2018-02-13 
Cartographie mondiale des « caméléons » du plancton

Les cyanobactéries du genre Synechococcus sont omniprésentes dans les mers du globe1 et contribuent fortement à la chaine alimentaire marine et au cycle du carbone. Certaines de ces cyanobactéries sont capables de changer de couleur pour s’adapter aux variations de leur milieu, mais les chercheurs ignoraient jusqu’à présent la localisation et l’abondance de ces « caméléons » du plancton ? Des chercheurs du CNRS et du CEA2 et leurs collaborateurs internationaux montrent que ces cyanobactéries capables de modifier leur pigmentation sont globalement les plus abondantes des océans (environ 40% des Synechococcus) et plus nombreuses en profondeur et aux hautes latitudes.
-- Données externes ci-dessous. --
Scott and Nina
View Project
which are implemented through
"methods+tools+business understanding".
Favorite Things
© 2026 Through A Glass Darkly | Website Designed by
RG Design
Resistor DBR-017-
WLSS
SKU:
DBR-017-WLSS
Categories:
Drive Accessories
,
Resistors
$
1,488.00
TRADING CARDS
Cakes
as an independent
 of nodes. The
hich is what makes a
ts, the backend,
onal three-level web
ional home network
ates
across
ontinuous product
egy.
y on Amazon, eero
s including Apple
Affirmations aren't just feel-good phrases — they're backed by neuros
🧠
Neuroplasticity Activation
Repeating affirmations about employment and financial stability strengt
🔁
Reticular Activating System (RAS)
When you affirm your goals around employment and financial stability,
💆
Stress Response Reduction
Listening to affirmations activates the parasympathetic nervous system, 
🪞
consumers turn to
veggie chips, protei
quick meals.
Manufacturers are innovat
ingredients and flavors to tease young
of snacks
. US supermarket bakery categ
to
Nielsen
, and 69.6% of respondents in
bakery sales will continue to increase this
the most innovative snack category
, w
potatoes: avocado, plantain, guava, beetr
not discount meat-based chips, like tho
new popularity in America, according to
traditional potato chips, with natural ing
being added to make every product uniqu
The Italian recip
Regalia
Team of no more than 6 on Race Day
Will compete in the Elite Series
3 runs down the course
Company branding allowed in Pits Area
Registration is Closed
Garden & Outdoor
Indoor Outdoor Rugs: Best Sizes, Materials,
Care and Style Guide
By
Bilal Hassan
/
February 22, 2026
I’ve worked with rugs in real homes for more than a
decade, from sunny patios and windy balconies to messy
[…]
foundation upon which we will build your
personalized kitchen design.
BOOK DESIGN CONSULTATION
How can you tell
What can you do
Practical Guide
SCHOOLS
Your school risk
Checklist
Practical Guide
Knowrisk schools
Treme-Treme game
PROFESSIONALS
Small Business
Cette capacité d’adaptation est un atout important pour un organisme planctonique qui est transporté par les courants dans des zones où la couleur de l’eau varie ce qui leur permet de continuer à fournir de l’énergie à l’ensemble du réseau trophique. Cette découverte est une avancée majeure dans la connaissance de ces organismes qui s’avèrent être d’excellents biomarqueurs du changement climatique.

Ces résultats sont publiés dans la revue PNAS le 12 février 2018.

Référence :
Light color acclimation is a key process in the global ocean distribution of Synechococcus cyanobacteria. Théophile Grébert, Hugo Doré, Frédéric Partensky, Gregory K. Farrant, Emmanuel S. Boss, Marc Picheral, Lionel Guidi, Stéphane Pesant, David J. Scanlan, Patrick Wincker, Silvia G. Acinas, David M. Kehoe and Laurence Garczarek, PNAS, 12 février 2018.

Contacts:
Chercheuse CNRS | Laurence Garczarek | T 02 98 29 25 38 ou 06 20 33 16 37 | laurence.garczarek@sb-roscoff.fr
Chercheur CNRS | Frédéric Partensky | T 02 98 29 25 64 | frederic.partensky@sb-roscoff.fr
Presse CNRS | Anaïs Culot | T 01 44 96 43 09 | presse@cnrs.fr

 

Note :
1 Les concentrations varient de quelques centaines à plus d’un million de cellules par Ml.
2 Du laboratoire Adaptation et diversité en milieu marin de la station biologique de Roscoff (CNRS/Sorbonne Université), du Laboratoire d'océanographie de Villefranche (CNRS/Sorbonne Université) et du laboratoire Génomique métabolique (CNRS/Université Evry Val d’Essonne/CEA).